HLS is incredibly good at training the best analytical minds in the world. Yet its time-honored pedagogical model of reading and interpreting the law is not what the typical lawyer faces each day in law practice. Equipping students with another important skill set, including creative thinking and teamwork, is the purpose of the new Problem Solving Workshop, which launched this winter term as a mandatory course for 1Ls.

It is, in a word, “radical,” says Joseph William Singer ’81, the HLS Bussey Professor of Law, who spent the past two years developing the Workshop with Todd Rakoff ’75 and testing it on upper class students. Instead of looking at a case at its end point, an appeals court decision, the Workshop presents cases with the initial client contact. “There’s no course like this anywhere in the world.”

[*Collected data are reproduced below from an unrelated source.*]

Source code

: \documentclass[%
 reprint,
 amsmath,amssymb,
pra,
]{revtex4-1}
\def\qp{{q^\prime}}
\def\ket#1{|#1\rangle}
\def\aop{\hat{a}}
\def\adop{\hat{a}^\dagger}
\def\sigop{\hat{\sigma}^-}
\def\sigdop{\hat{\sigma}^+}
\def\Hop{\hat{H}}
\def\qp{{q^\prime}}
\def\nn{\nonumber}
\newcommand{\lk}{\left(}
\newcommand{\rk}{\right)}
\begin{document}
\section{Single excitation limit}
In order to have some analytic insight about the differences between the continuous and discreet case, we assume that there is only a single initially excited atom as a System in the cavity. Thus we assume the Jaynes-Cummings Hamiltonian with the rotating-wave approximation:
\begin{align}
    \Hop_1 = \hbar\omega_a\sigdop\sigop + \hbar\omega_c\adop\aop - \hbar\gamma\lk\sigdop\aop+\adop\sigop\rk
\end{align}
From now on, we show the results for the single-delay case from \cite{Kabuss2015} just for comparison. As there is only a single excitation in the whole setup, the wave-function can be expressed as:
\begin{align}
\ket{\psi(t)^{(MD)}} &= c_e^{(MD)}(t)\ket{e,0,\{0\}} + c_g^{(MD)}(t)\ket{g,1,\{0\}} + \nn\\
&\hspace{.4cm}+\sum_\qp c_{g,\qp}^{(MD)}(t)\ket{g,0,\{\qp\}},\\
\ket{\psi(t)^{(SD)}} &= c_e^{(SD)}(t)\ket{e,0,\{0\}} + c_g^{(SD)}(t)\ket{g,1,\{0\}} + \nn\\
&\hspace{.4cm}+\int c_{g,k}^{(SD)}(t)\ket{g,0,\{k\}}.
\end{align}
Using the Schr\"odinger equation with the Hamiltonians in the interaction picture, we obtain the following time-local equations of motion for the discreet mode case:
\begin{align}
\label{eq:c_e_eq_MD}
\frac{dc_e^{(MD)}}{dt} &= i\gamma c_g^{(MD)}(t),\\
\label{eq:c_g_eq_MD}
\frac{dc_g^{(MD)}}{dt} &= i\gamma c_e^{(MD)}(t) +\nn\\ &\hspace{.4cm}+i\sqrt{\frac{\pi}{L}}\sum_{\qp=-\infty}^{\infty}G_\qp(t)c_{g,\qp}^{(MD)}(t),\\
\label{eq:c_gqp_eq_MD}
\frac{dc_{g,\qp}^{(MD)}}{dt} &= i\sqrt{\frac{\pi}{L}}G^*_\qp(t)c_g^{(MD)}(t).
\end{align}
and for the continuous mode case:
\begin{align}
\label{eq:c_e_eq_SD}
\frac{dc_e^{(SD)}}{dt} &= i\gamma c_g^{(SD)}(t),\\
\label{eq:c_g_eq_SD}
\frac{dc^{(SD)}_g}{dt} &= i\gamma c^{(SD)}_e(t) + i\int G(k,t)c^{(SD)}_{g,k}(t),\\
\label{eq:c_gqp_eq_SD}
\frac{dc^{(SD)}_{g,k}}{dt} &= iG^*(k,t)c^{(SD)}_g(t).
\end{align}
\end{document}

The purpose of the Workshop, adds Singer, “is to put students in a very practical setting, of learning how to help clients achieve their goals within the bounds of the law.”

 

He sees it as an essential part of 1L orientation, supplementing the technical skills students learn in regular courses with an emphasis on common sense, judgment, even wisdom. It also stresses that in real life, unlike in case books, ambiguities abound – in the law, in the facts, in what a client wants or thinks he wants.

While HLS’s clinical program, the most extensive in the world, has students represent clients in real cases under the guidance of practicing attorneys, the Workshop is designed as a bridge between classroom courses and clinics, giving them a framework to think about approaching legal problems. Both students and the instructors said they found the creativity and teamwork approach extremely valuable and rewarding.

“It’s the most fulfilling teaching I’ve ever done,” says John Palfrey ’01, Vice Dean of Library and Information Resources and Faculty Co-Director of the Berkman Center for Internet and Society, who hopes to teach it again next year. “I think we have, in the Problem Solving Workshop, a real opportunity to find better ways to prepare students to become lawyers.”